YOUR GOAL:
The entries below contain a stretch that opens with the line containing "22 scuole italiane fondatrici e capofila di" and closes with the line containing "Avanguardie Educative"; set down that stretch exactly, both ends included, and nothing else.

DATA LISTING:
-----

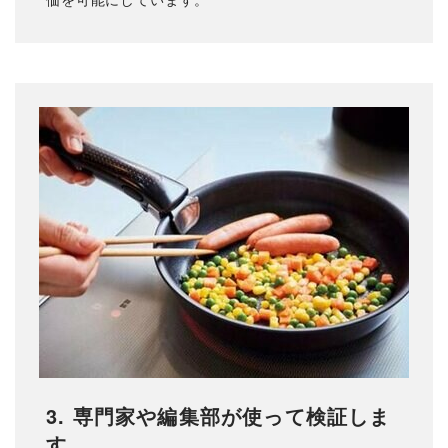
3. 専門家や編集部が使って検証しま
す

-----

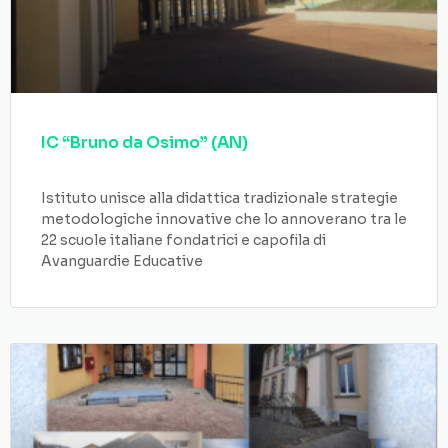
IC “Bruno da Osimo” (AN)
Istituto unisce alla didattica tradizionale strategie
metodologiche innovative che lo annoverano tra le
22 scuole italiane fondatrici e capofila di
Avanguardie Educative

-----

TASK ANSWER:
22 scuole italiane fondatrici e capofila di
Avanguardie Educative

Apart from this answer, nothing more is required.